# Ridin around the house...



## Polaris425 (Dec 16, 2004)

Ok, this hole was ALOT deeper last time we were down there...

Not much of anything right now.. Guess the water needs time to seep down in the hard ground. Also, took them w/ our phone so.... kinda crappy but..

MOV-0015.flv video by fordpower03 - Photobucket

MOV-0016.flv video by fordpower03 - Photobucket

MOV-0017.flv video by fordpower03 - Photobucket

MOV-0018.flv video by fordpower03 - Photobucket

MOV-0019.flv video by fordpower03 - Photobucket


----------



## phreebsd (Dec 16, 2004)

not too shabby. does that place lead to the creek?


----------



## Metal Man (Dec 17, 2008)

Beats setting on the couch LOL.

Give us the ride report on the new rubbers when you get a little time on them.


----------



## bayou_boy_22 (Mar 13, 2009)

Looking good. Glad to hear you are back out and about.


----------



## Polaris425 (Dec 16, 2004)

I love 'em. They pull really good. Ride smooth. I wont ever own another set of mid-range aggressive tires.


----------



## 650Brute (Dec 18, 2008)

It's nice ta play around,......


----------



## Polaris425 (Dec 16, 2004)

Yeah steve it leads to the creek. That hole use to be over the tires just water, plus mud under it. I guess w/ the months of no rain it all got so hard that the new water on top hasnt had time to seep down & soften it back up again.


----------



## RDWD (May 11, 2009)

I would like to add that I did get out of that last hole but the camera ran out of disk space. Don't want you guys thinking it can't get through a little mud.


----------



## Metal Man (Dec 17, 2008)

RDWD said:


> I would like to add that I did get out of that last hole but the camera ran out of disk space. Don't want you guys thinking it can't get through a little mud.
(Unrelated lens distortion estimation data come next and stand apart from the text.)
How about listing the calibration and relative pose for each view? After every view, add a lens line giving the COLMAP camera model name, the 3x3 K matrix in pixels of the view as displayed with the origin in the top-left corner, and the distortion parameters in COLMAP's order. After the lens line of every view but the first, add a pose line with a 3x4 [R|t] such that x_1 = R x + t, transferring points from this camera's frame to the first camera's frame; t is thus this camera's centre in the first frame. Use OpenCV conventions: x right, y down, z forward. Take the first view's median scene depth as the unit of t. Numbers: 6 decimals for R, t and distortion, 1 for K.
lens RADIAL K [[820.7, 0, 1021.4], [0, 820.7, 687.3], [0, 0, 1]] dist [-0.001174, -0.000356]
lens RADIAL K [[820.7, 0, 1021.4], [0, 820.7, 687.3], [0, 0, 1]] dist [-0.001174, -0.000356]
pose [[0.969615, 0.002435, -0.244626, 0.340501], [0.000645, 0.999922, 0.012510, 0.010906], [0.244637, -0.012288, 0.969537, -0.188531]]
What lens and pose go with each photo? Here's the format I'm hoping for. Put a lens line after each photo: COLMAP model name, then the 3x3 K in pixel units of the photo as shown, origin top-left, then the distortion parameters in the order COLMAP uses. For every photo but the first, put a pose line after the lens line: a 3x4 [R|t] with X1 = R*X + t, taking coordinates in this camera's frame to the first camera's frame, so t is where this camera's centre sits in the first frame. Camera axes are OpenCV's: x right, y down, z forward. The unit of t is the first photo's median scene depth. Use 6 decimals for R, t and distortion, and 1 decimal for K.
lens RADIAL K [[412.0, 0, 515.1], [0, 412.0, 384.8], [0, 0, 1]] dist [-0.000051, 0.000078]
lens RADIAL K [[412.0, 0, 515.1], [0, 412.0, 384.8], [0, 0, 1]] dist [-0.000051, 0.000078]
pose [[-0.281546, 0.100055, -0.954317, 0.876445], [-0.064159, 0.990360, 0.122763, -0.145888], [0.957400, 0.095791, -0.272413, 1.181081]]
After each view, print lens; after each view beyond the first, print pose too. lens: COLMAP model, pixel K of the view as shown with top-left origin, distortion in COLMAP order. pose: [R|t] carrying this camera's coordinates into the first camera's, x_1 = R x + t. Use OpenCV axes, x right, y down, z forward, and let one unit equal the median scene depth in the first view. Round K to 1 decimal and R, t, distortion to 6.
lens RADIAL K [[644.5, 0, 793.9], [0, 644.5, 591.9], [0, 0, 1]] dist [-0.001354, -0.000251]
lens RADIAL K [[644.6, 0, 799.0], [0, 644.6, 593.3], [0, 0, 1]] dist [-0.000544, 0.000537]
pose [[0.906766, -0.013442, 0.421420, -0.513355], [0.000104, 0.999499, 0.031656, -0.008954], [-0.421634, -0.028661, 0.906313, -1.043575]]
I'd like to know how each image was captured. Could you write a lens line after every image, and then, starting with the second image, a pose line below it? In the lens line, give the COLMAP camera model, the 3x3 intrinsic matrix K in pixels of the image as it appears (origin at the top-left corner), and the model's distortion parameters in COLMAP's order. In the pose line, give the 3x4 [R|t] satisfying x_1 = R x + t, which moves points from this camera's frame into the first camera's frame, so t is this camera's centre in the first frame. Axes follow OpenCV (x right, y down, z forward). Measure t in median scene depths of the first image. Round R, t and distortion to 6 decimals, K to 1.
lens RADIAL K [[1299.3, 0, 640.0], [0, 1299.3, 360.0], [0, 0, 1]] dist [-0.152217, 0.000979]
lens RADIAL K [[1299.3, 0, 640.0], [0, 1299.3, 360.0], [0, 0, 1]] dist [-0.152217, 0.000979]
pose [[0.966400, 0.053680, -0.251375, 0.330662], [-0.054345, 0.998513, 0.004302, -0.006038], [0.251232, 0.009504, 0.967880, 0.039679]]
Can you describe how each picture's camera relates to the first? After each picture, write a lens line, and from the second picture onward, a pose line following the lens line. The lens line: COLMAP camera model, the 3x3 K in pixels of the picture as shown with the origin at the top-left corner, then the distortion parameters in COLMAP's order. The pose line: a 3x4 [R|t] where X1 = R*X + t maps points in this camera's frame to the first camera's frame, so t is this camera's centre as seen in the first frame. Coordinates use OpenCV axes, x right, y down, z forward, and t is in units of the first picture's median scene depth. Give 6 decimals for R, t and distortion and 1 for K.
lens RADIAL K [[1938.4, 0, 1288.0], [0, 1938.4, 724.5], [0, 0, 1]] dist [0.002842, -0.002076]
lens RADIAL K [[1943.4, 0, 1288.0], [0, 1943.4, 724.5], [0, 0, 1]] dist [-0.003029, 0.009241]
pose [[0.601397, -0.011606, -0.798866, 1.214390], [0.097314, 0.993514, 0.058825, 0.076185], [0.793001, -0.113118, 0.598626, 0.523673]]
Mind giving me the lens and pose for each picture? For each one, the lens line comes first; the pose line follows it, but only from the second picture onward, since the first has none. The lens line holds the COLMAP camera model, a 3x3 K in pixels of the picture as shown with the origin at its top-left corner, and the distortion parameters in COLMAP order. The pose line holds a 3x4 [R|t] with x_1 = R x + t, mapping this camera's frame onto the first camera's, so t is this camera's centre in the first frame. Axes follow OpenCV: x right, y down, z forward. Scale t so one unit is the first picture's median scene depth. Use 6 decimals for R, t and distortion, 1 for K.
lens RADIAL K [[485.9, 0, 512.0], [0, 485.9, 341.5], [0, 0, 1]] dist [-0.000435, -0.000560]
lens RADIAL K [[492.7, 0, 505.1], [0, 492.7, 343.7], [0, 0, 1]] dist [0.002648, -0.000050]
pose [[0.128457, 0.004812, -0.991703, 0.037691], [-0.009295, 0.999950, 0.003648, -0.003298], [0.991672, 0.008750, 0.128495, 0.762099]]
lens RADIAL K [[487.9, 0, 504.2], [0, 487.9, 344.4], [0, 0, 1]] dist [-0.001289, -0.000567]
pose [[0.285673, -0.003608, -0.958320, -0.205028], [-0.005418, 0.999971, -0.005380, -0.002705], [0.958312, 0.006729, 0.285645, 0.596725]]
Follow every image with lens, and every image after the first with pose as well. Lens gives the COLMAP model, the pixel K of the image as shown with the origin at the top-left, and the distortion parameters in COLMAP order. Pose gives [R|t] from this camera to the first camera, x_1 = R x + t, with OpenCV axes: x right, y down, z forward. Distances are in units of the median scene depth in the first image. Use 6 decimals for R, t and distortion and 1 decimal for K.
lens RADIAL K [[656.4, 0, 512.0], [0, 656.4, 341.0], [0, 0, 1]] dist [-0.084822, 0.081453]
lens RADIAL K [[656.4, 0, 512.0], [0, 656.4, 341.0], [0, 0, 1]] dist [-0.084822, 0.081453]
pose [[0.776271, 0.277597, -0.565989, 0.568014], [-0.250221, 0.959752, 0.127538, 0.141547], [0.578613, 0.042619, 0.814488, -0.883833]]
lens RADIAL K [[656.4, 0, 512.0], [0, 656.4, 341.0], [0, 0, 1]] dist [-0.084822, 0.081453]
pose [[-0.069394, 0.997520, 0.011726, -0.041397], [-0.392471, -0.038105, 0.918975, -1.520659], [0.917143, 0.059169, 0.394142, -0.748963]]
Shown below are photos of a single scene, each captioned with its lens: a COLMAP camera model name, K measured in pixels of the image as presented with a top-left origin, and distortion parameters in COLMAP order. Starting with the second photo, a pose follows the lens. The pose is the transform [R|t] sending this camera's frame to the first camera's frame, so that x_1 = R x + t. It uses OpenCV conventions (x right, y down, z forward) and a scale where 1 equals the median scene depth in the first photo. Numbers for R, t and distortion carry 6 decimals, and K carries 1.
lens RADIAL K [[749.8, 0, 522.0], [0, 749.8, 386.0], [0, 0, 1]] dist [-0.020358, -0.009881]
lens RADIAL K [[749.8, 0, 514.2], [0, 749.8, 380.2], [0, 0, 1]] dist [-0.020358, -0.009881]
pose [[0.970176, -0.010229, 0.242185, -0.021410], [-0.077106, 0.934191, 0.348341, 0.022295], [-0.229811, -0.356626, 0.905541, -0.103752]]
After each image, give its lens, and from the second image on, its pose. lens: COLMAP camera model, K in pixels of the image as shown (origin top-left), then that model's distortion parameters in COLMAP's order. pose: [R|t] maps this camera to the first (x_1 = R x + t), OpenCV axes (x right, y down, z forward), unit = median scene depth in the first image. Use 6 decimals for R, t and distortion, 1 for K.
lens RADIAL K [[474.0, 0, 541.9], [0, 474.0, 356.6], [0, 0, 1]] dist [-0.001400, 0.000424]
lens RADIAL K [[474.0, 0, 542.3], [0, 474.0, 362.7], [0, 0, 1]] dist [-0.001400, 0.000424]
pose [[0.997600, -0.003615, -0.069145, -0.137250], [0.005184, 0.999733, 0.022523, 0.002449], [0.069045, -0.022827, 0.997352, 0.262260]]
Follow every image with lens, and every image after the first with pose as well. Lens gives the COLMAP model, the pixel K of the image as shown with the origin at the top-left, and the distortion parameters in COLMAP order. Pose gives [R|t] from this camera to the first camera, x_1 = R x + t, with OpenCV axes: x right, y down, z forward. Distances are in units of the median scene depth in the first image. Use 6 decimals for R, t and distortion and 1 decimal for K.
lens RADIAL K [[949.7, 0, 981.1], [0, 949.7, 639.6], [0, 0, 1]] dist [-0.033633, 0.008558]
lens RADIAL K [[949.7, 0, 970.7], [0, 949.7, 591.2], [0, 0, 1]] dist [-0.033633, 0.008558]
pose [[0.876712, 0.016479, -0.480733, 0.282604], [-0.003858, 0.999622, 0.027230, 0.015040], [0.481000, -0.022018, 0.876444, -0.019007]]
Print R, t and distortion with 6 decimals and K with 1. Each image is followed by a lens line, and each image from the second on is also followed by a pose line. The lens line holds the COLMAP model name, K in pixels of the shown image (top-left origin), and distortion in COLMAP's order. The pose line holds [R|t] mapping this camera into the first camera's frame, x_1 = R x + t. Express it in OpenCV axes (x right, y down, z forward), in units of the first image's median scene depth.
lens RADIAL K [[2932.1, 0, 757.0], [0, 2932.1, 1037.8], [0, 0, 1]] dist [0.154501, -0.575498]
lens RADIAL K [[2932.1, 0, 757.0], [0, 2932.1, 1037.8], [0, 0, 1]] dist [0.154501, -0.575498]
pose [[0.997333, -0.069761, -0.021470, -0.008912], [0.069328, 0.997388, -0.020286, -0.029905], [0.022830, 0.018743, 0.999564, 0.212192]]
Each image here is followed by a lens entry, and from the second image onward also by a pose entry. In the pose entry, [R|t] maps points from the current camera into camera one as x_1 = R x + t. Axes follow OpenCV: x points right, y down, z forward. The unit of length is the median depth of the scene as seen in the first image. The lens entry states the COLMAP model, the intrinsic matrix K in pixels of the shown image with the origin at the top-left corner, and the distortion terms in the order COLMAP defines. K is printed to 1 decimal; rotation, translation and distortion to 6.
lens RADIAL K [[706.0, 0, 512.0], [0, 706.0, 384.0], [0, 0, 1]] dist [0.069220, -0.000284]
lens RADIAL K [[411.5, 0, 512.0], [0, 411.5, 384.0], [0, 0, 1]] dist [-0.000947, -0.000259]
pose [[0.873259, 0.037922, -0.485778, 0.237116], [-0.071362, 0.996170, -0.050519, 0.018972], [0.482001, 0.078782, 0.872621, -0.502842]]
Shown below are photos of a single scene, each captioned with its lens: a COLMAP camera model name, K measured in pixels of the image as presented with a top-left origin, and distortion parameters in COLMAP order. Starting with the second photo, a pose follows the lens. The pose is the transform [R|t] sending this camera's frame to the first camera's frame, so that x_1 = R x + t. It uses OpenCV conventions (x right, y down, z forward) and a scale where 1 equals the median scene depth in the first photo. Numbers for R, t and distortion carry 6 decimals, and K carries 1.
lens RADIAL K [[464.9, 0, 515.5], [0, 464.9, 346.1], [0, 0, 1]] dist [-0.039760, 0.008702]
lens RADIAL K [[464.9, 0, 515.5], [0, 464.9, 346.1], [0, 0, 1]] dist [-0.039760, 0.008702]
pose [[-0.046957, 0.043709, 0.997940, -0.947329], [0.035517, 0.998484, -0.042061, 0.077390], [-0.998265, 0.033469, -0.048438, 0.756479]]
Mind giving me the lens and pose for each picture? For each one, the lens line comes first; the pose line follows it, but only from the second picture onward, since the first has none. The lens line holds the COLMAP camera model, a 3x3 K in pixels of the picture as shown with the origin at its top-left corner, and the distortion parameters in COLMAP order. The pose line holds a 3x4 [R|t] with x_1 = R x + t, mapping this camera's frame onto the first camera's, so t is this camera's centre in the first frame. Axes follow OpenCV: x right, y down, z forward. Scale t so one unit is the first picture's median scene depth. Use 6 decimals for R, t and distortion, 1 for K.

LOL John told us the truth....that your brute is still setting in that hole waiting for the dry season :bigok:


----------



## bayou_boy_22 (Mar 13, 2009)

:haha:


----------



## DrillersGoDeeper (Jan 3, 2009)

I wish we even had that much water around here...went riding yesterday and found 1 creek with maybe 3 ft of water. It usually is around 6-8 ft. deep...


----------



## Polaris425 (Dec 16, 2004)

yeah ours is usually just a few inches deep in most places, there are a few deeper holes where the current has washed out a hole espcially around the bends, but for the most part there's never that much water in it. Unless we get a BIG rain and all the run off is down in the creek, then it can be fender deep, and flowing so fast you cant ride against the current....


----------